Ripreso fiato, la vita schiacciò il pedale dell'acceleratore e si ebbe quella che oggi è chiamata esplosione del Cambriano: è durante questo periodo, attorno a 530 milioni di anni fa, che ossigeno e metano raggiungono livelli prossimi a quelli odierni, soprattutto perché le piante prosperarono sulla superficie del pianeta.
OK, qui c'è vita... Ecco, a quel punto un osservatore di passaggio, in cerca di indizi di vita sulla base di modelli in qualche modo simili ai nostri, avrebbe finalmente potuto rilevare quell'anomalia nell'assorbimento della luce infrarossa, prima inesistente.
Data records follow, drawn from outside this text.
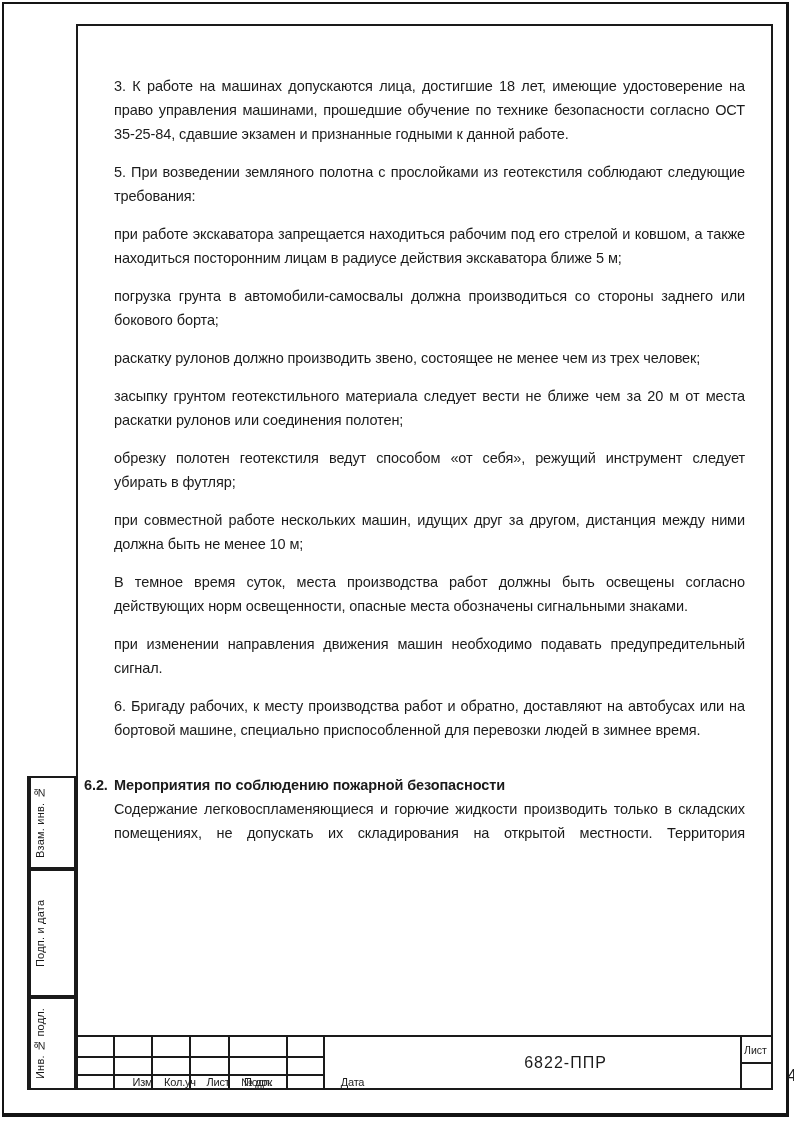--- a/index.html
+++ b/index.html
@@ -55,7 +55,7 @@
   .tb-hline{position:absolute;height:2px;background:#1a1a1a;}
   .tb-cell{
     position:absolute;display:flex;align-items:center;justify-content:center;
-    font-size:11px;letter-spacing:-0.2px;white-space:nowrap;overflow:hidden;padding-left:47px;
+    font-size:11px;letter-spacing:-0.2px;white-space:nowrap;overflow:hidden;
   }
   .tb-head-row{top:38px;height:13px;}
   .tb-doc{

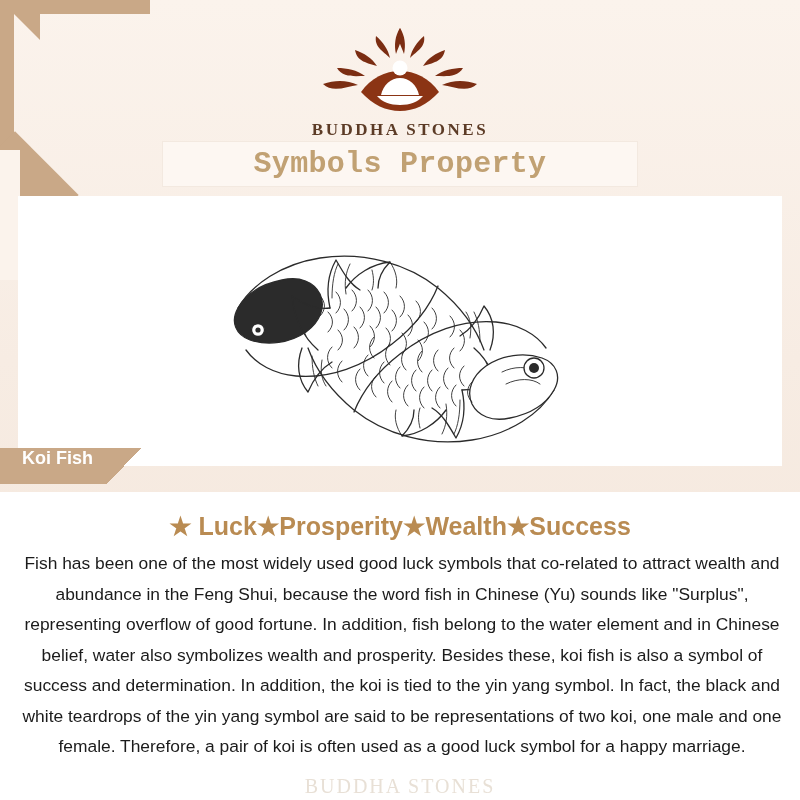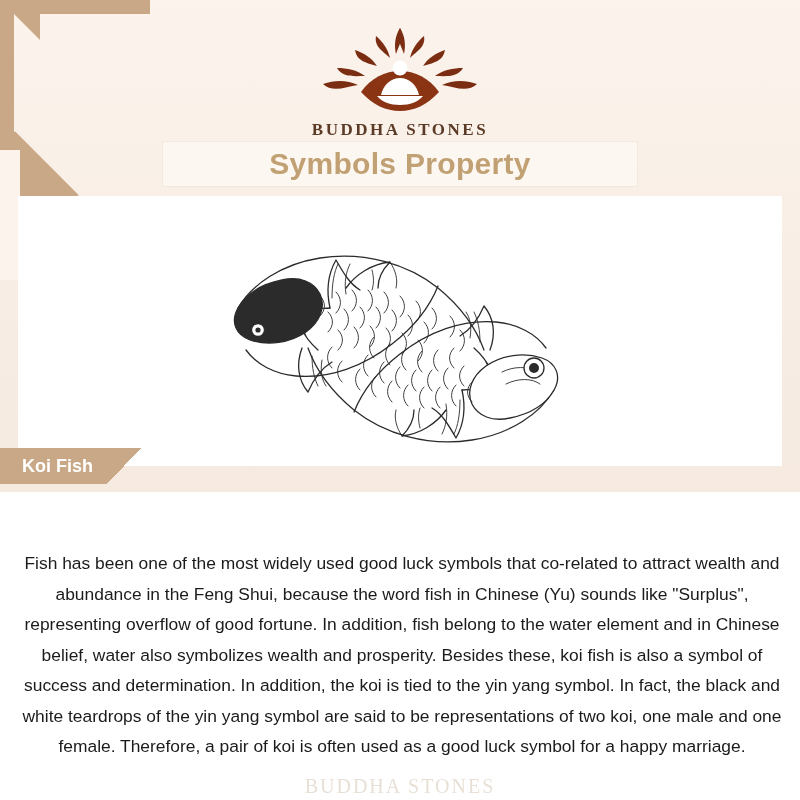--- a/index.html
+++ b/index.html
@@ -123,7 +123,7 @@
     font-size: 30px;
     font-weight: bold;
     color: #c1a173;
-    font-family: Liberation Sans, sans-serif;
+    font-family: Liberation Mono, monospace;
     letter-spacing: .3px;
   }
 

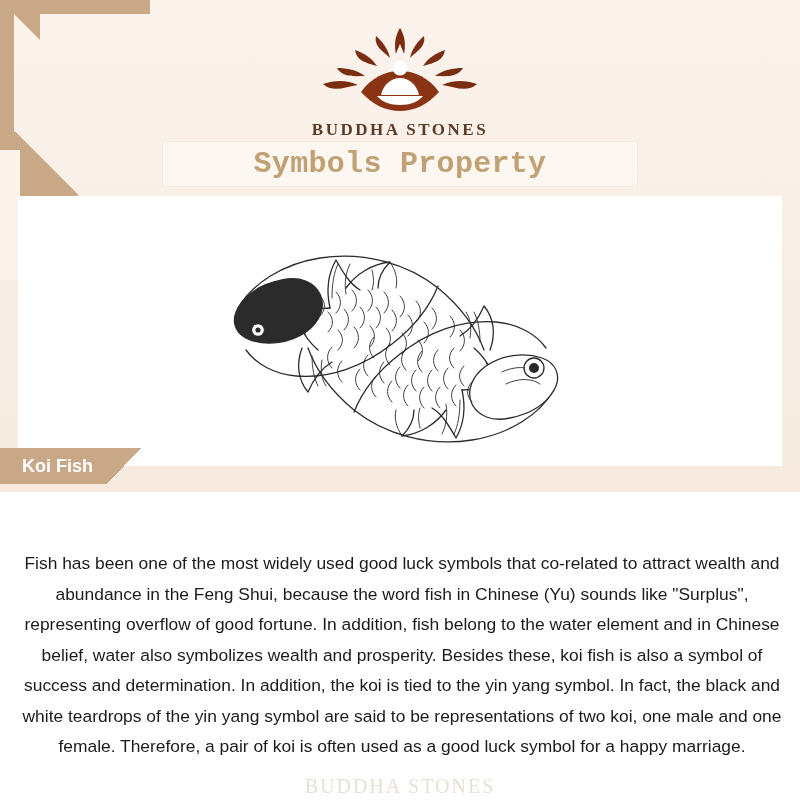--- a/index.html
+++ b/index.html
@@ -150,7 +150,6 @@
   .label-tab .body {
     background: #c9a887;
     display: flex;
-    align-items: center;
     padding: 0 14px 0 22px;
   }
   .label-tab .body span {

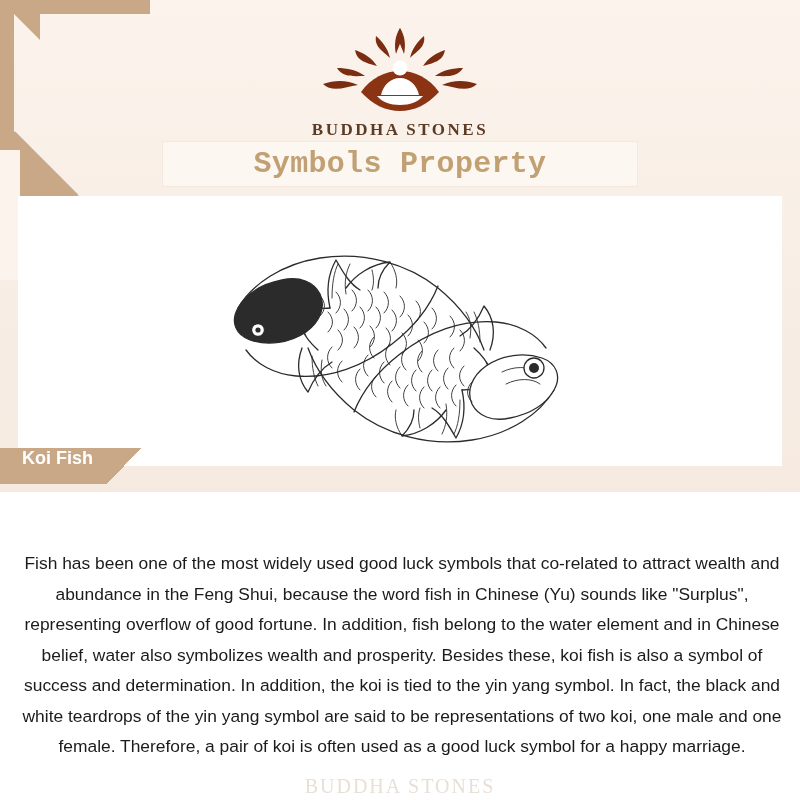--- a/index.html
+++ b/index.html
@@ -362,6 +362,7 @@
     <div class="tail"></div>
   </div>
 
+  <div class="keywords">★ Luck★Prosperity★Wealth★Success</div>
 
   <div class="body-text">Fish has been one of the most widely used good luck symbols that co-related to attract wealth and abundance in the Feng Shui, because the word fish in Chinese (Yu) sounds like "Surplus", representing overflow of good fortune. In addition, fish belong to the water element and in Chinese belief, water also symbolizes wealth and prosperity. Besides these, koi fish is also a symbol of success and determination. In addition, the koi is tied to the yin yang symbol. In fact, the black and white teardrops of the yin yang symbol are said to be representations of two koi, one male and one female. Therefore, a pair of koi is often used as a good luck symbol for a happy marriage.</div>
È una bella lezione per coloro che cercano la vita su pianeti lontani tenendo come elemento di confronto la Terra, perché per circa quattro quinti della storia del nostro pianeta sarebbe stato estremamente difficile se non impossibile rilevare tracce di vita - che pure c'era.
Piccoli aggiustamenti. La questione è tutt'altro che sottovalutata dagli scienziati, è naturale, e negli ultimi anni sono state proposte diverse idee per compensare la debolezza del nostro approccio.
Una di queste propone che gli esopianeti siano osservati per lunghi periodi, anziché limitarsi a un'istantanea della loro composizione atmosferica "attuale" (è per forza di cose un'affermazione relativa: vediamo sempre e solo il passato). Se si osservasse la Terra in questo modo si potrebbe rilevare un cambiamento stagionale nei livelli di anidride carbonica in atmosfera, perché le piante ne usano di più durante la loro stagione di crescita. L'altalenante concentrazione di CO2 sarebbe un indizio di non poco conto.
Certo, non tutti i mondi hanno delle stagioni, che sono legate soprattutto all'inclinazione dell'asse di rotazione; inoltre, se anche ci fossero, potrebbero avere durate di decine di anni.
C'è però un'altra ipotesi di lavoro considerata, al momento, complementare e ancora più interessante: la ricerca di elementi chimici la cui presenza sarebbe difficile da spiegare senza vita.
Nel nostro lontano passato, per esempio, la miscela di metano, anidride carbonica, azoto e acqua in atmosfera sarebbe stata spazzata via in breve tempo se non fosse stata continuamente alimentata, e non c'è alcun modo di pensare alla loro formazione se non a quella biotica.
Prima gli strumenti. Per indirizzare la ricerca lungo queste strade è necessario innanzi tutto avere strumenti che permettano di fare analisi della composizione atmosferica dei pianeti extrasolari con una certa precisione.
Già oggi qualcosa si riesce a ottenere, soprattutto grazie al telescopio spaziale Hubble e ai più grandi telescopi terrestri, ma una vera analisi approfondita delle atmosfere di mondi lontani sarà possibile solo nel prossimo futuro quando, ad esempio, entrerà in attività il James Webb Space Telescope della Nasa (forse nel 2021), o con i grandi telescopi da 30 metri di diametro che si stanno costruendo in questi anni.
Tutto a posto, allora? No. Gli eventuali indizi rilevati dai nuovi potenti strumenti potrebbero non essere risolutivi: la verità è che altri pianeti potrebbero avere conosciuto un'evoluzione della vita diversa, persino molto diversa da ciò che è successo sulla Terra, e avere di conseguenza anche atmosfere molto differenti. Non per nulla, ogni volta che serve diciamo "la vita così come la conosciamo". Insomma, è una sfida complessa, ma in fondo è per questo che scrutiamo il cielo.